Gibt es konkrete Forderungen seitens der Diabetologie in BaWü?
Die Weiterbildung Diabetologe DDG muss zwingend in die Strukturmerkmale alternativ zum Facharzt Endokrinologie und Diabetologie aufgenommen werden, so wie dies seit langem bei OPS-Ziffern wie der multimodalen Komplexbehandlung Diabetes mellitus oder im Rahmen der DMP-Diabetes-Programme als Zusatzweiterbildung „Diabetologie“ im niedergelassenen Bereich realisiert ist.
Ferner betreffen folgende Forderungen auch die medizinische Versorgung von Menschen mit Diabetes mellitus:
- Finanzierung und Refinanzierung: Eine umfassende Refinanzierung der Betriebskosten, insbesondere einen Inflationsausgleich für die Jahre 2022 und 2023 sowie die vollständige Refinanzierung der Personalkostensteigerungen.
- Qualitätsorientierung und Leistungsgruppen: Die Qualitätskriterien und Mindestvorhaltezahlen müssen realistisch und umsetzbar sein, ohne die Versorgungslandschaft negativ zu beeinflussen.
- Strukturwandel und Zentralisierung: Moderne Ansätze wie telemedizinische Netzwerke sollen stärker berücksichtigt werden.
- Bürokratieabbau: Eine Reduzierung der Bürokratie und eine Vereinfachung der Regulierungen, um die Effizienz zu steigern und Fehlanreize zu vermeiden.
- Sektorenübergreifende Versorgung: Aufbau von sektorenübergreifenden Angeboten, um die Qualität und Effizienz der in der Versorgung von Menschen mit Diabetes zu verbessern.
- Planungssicherheit und Investitionen: Eine verlässliche Planungssicherheit und ausreichende Investitionen, um die langfristige Versorgungssicherheit zu gewährleisten.
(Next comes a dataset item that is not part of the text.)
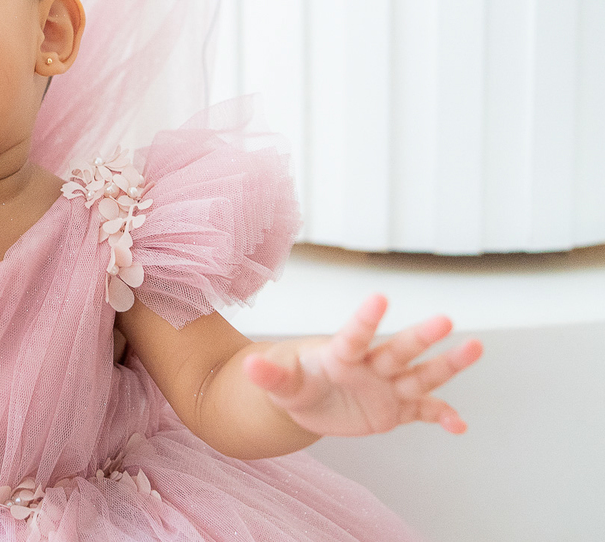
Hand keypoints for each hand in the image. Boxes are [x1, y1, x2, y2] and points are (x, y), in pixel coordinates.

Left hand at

Das Land muss seine Verantwortung für die Investitionsfinanzierung ausreichend wahrnehmen.
In welcher Phase steht die geplante Reform aktuell und was sind die nächsten Schritte?
Das Bundeskabinett hat den Gesetzesentwurf zur Krankenhausreform am 15. Mai 2024 verabschiedet.
Bis 2025 müssen die Bundesländer die landesrechtlichen Anpassungen für die Leistungsgruppen-vergabe schaffen.
Ab 2026 sollen den Krankenhäusern krankenhausindividuelle Vorhaltebudgets ausgezahlt werden und das Finanzierungssystem soll bis 2027 komplett umgestellt sein.